RECORDS FOR THE EXERCISE ::

== Segment start ==

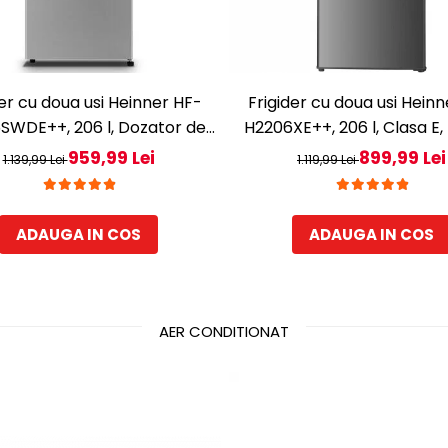
der cu doua usi Heinner HF-
Frigider cu doua usi Hein
SWDE++, 206 l, Dozator de
H2206XE++, 206 l, Clasa E,
Iluminare LED, H 143.4 cm,
LED, 3 rafturi de sticla, H 
959,99 Lei
899,99 Lei
1.139,99 Lei
1.119,99 Lei
Clasa E, Argintiu
Inox
ADAUGA IN COS
ADAUGA IN COS
AER CONDITIONAT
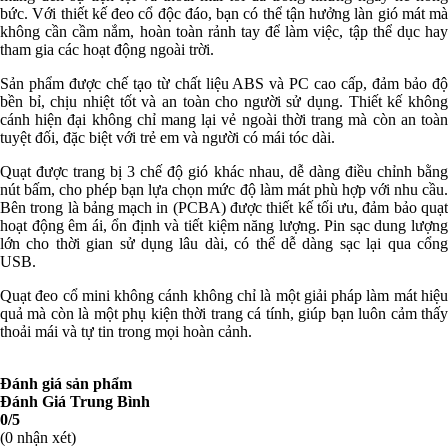
bức. Với thiết kế đeo cổ độc đáo, bạn có thể tận hưởng làn gió mát mà
không cần cầm nắm, hoàn toàn rảnh tay để làm việc, tập thể dục hay
tham gia các hoạt động ngoài trời.
Sản phẩm được chế tạo từ chất liệu ABS và PC cao cấp, đảm bảo độ
bền bỉ, chịu nhiệt tốt và an toàn cho người sử dụng. Thiết kế không
cánh hiện đại không chỉ mang lại vẻ ngoài thời trang mà còn an toàn
tuyệt đối, đặc biệt với trẻ em và người có mái tóc dài.
Quạt được trang bị 3 chế độ gió khác nhau, dễ dàng điều chỉnh bằng
nút bấm, cho phép bạn lựa chọn mức độ làm mát phù hợp với nhu cầu.
Bên trong là bảng mạch in (PCBA) được thiết kế tối ưu, đảm bảo quạt
hoạt động êm ái, ổn định và tiết kiệm năng lượng. Pin sạc dung lượng
lớn cho thời gian sử dụng lâu dài, có thể dễ dàng sạc lại qua cổng
USB.
Quạt đeo cổ mini không cánh không chỉ là một giải pháp làm mát hiệu
quả mà còn là một phụ kiện thời trang cá tính, giúp bạn luôn cảm thấy
thoải mái và tự tin trong mọi hoàn cảnh.
Đánh giá sản phẩm
Đánh Giá Trung Bình
0/5
(0 nhận xét)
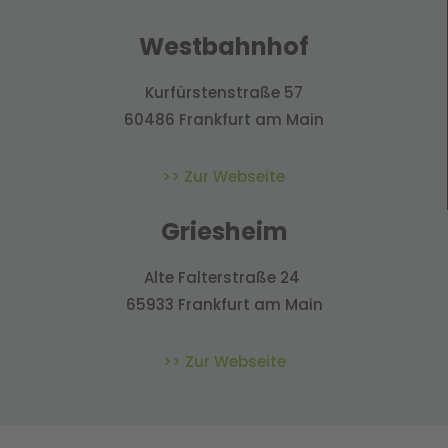
Westbahnhof
Kurfürstenstraße 57
60486 Frankfurt am Main
>> Zur Webseite
Griesheim
Alte Falterstraße 24
65933 Frankfurt am Main
>> Zur Webseite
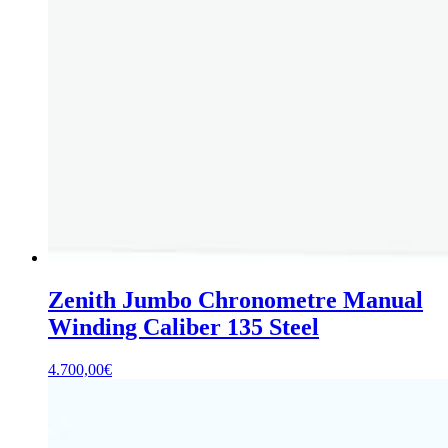
Zenith Jumbo Chronometre Manual
Winding Caliber 135 Steel
4.700,00
€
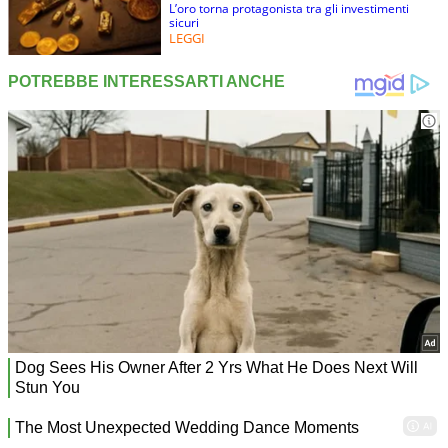
L’oro torna protagonista tra gli investimenti
sicuri
LEGGI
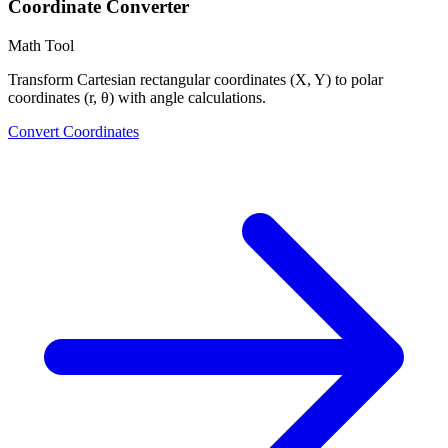
Coordinate Converter
Math Tool
Transform Cartesian rectangular coordinates (X, Y) to polar
coordinates (r, θ) with angle calculations.
Convert Coordinates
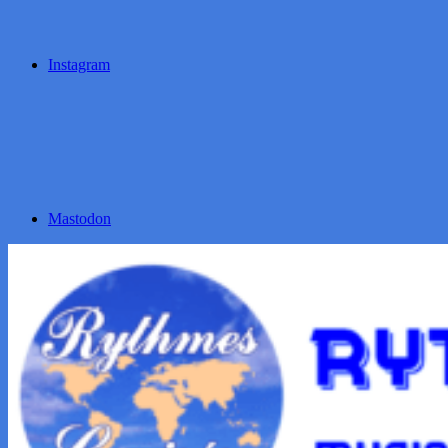
Instagram
Mastodon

== Segment end ==

WHAT YOU NEED TO DO :: What you return should match the entries word for word, pictures aside.

THE ANSWER ::
der cu doua usi Heinner HF-
Frigider cu doua usi Hein
SWDE++, 206 l, Dozator de
H2206XE++, 206 l, Clasa E,
Iluminare LED, H 143.4 cm,
LED, 3 rafturi de sticla, H 
959,99 Lei
899,99 Lei
1.139,99 Lei
1.119,99 Lei
Clasa E, Argintiu
Inox
ADAUGA IN COS
ADAUGA IN COS
AER CONDITIONAT
bức. Với thiết kế đeo cổ độc đáo, bạn có thể tận hưởng làn gió mát mà
không cần cầm nắm, hoàn toàn rảnh tay để làm việc, tập thể dục hay
tham gia các hoạt động ngoài trời.
Sản phẩm được chế tạo từ chất liệu ABS và PC cao cấp, đảm bảo độ
bền bỉ, chịu nhiệt tốt và an toàn cho người sử dụng. Thiết kế không
cánh hiện đại không chỉ mang lại vẻ ngoài thời trang mà còn an toàn
tuyệt đối, đặc biệt với trẻ em và người có mái tóc dài.
Quạt được trang bị 3 chế độ gió khác nhau, dễ dàng điều chỉnh bằng
nút bấm, cho phép bạn lựa chọn mức độ làm mát phù hợp với nhu cầu.
Bên trong là bảng mạch in (PCBA) được thiết kế tối ưu, đảm bảo quạt
hoạt động êm ái, ổn định và tiết kiệm năng lượng. Pin sạc dung lượng
lớn cho thời gian sử dụng lâu dài, có thể dễ dàng sạc lại qua cổng
USB.
Quạt đeo cổ mini không cánh không chỉ là một giải pháp làm mát hiệu
quả mà còn là một phụ kiện thời trang cá tính, giúp bạn luôn cảm thấy
thoải mái và tự tin trong mọi hoàn cảnh.
Đánh giá sản phẩm
Đánh Giá Trung Bình
0/5
(0 nhận xét)
Westbahnhof
Kurfürstenstraße 57
60486 Frankfurt am Main
>> Zur Webseite
Griesheim
Alte Falterstraße 24
65933 Frankfurt am Main
>> Zur Webseite
Zenith Jumbo Chronometre Manual
Winding Caliber 135 Steel
4.700,00
€
L’oro torna protagonista tra gli investimenti
sicuri
LEGGI
Coordinate Converter
Math Tool
Transform Cartesian rectangular coordinates (X, Y) to polar
coordinates (r, θ) with angle calculations.
Convert Coordinates
Instagram
Mastodon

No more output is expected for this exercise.